27 March 2012

Thought for food, part deux

It occurs to me that there's a list of unconvincing arguments that people of faith need to stop making. And I should probably be helpful and put them down.

1) Pascal's Wager. It doesn't follow automatically that the existence of a deity involves the existence of a permanent afterlife, nor that that afterlife is one of torment and agony. Further, it doesn't follow that the existence of a deity involves a series of ritualistic practices and beliefs only of the sort that you proscribe for people to do. South Park has a great episode on this with the point being that what you're arguing is something like "if you don't do things exactly in this way, you're going to hell", but why "exactly in this way" matters at all is left unexplained. South Park answered this fallacious logical claim with the bulk of humanity going straight to hell after an apocalyptic event and promptly being told "I'm sorry, the correct answer was Mormon". (hypothetically, suppose some other being other than your preferred manner of god governs the universe, your rejection of that god, and the implied jealous rage you have imposed on deities generally for said rejection, it would follow that you should probably believe in a lot of rejected deities to cover your bases. Most people don't bother to do this, suggesting some other basis for religious belief is involved than mere prudence indicated in the PW logical claim). Really there are a lot of logical problems with it; that non-theists are treated in the way you describe, that there is affirmatively a deity involved, etc.

Further, it can very well harm you to believe any of the premises involved in Pascal, so it is not a costless wager. For instance, I think of afterlife beliefs as among the most dangerous aspects of religious dogma for the impact they have on inducing terrorism and strife among the hopeless in societies all around the world.

2) The most common arguments in favor are social signals, community benefits/charitable works, financial rewards, or other related inferences. Things like if "everyone you know is doing it", it must be okay. These premises are not always accurate assessments when divorced from religion, but more over, they are not evidence in and of themselves of deistic existence so much as the impact on culture and society by religious institutions and organisations. They are also not always accurate assessments of the populations in question belief and faith level, which damages the credibility of the messenger.

3) Anything related to hell. Sorry. I'm not scared of things you (humans) made up and which changed throughout the centuries.

4) Anything related to heaven. Nor am I impressed by things you made up either, and which changed even more dramatically over time. I could begin offering people unicorn sandwiches and dragon pelts when people who follow me die. I don't think people should be taking this as evidence of anything.

5) "You cannot prove he doesn't exist". No. I can't. That's not the same as presenting evidence that you know something I don't.
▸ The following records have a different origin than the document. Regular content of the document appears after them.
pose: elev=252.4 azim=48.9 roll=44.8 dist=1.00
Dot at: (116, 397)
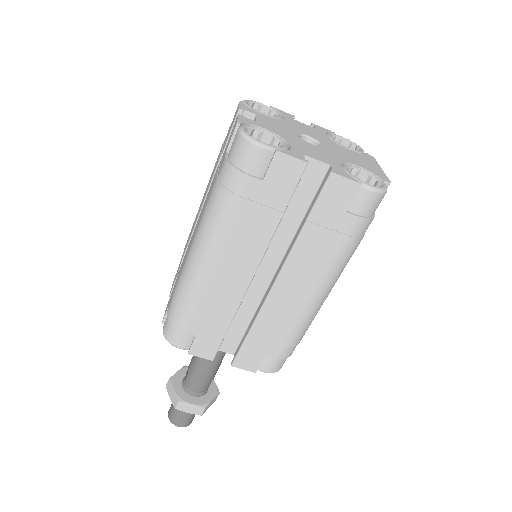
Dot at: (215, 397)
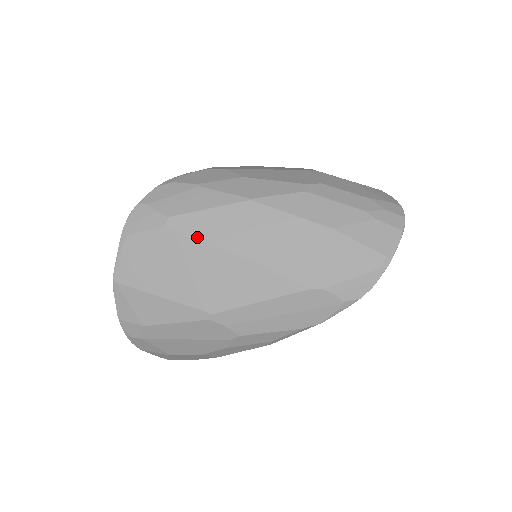
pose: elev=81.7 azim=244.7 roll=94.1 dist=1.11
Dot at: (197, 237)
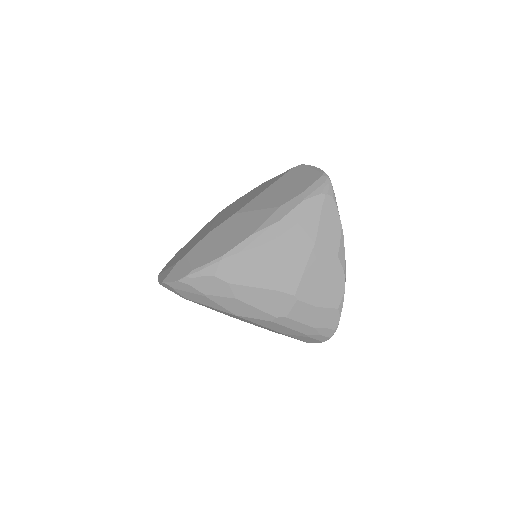
Dot at: occluded
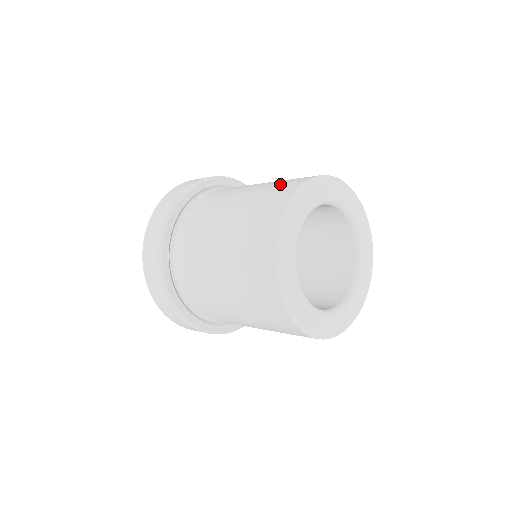
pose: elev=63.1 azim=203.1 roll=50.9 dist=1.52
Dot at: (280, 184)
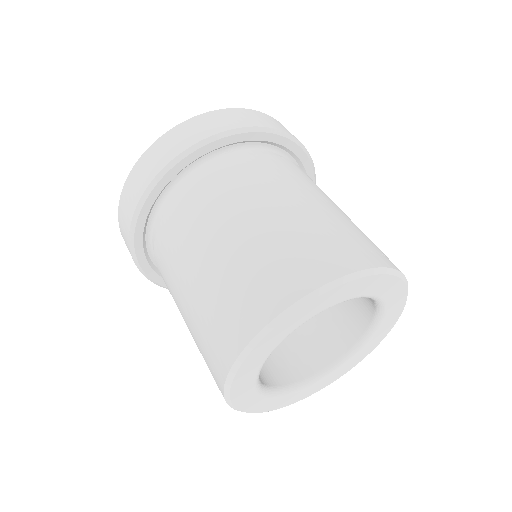
Dot at: (240, 289)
There are a lot of things I can't prove necessarily or to certainty, but there are at least suggestive empirical grounds for believing those things to be true. There are no empirical grounds for the basis of your beliefs in this case.
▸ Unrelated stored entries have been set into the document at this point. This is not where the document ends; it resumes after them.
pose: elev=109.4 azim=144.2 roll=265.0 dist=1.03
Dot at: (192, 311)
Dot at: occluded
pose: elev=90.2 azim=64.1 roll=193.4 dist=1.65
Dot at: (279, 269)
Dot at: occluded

6) I really find it annoying that people have a omniscient, omnipotent deity, with amorphous qualities that avoid having to provide evidentiary claims, but then define this deity, and other related qualities to it by thoroughly human qualities like jealousy and spite. While this might make claims like "made in his image" accurate, to my amusement, they are not evidence of an objectively existing deity in order to make such a thing sensible. They are perhaps evidence that you can conceive of very little and are bereft of imagination. Mostly they are suggestive to an argument that man created god. And not the other way around.

7) Any personal benefits from meditation/prayer. Good for you. What makes you think that benefit comes from something other than your own material sensations and mental states? Much less certain about it to the point of belief and faith.

8) Inferring that I cannot be a good person, or be morally grounded without that I should have belief in X. If that's your belief, fine. I don't have to be friends with you if you don't think I can be a good person. That doesn't a) hurt my feelings or b) more importantly, suggest much about ethical practices. Again, there's a great deal of leaping going on to decide both what ethical practices are deemed good/bad, and what beliefs are necessary to practice them. That sounds ultimately more arbitrary than what I try to do to decide what is right or wrong. (and deciding right and wrong is generally pretty simple anyway, especially for a social animal like a human being. The troublesome part of ethics are found in dilemmas where right answers are harder to come by and for which you, like me, have little to no guidance).

9) 2LOT. Yeah. This one is bizarre. It mostly happens for the same reason intelligent design happens: people don't understand science. But they know enough about it to make extravagant claims based on much more limited scientific claims. (Also, the implication that evolution or the creation of life at all is about "order" and thus a violation of even the common folk misinterpretation of the second law of thermodynamics is just plain silly).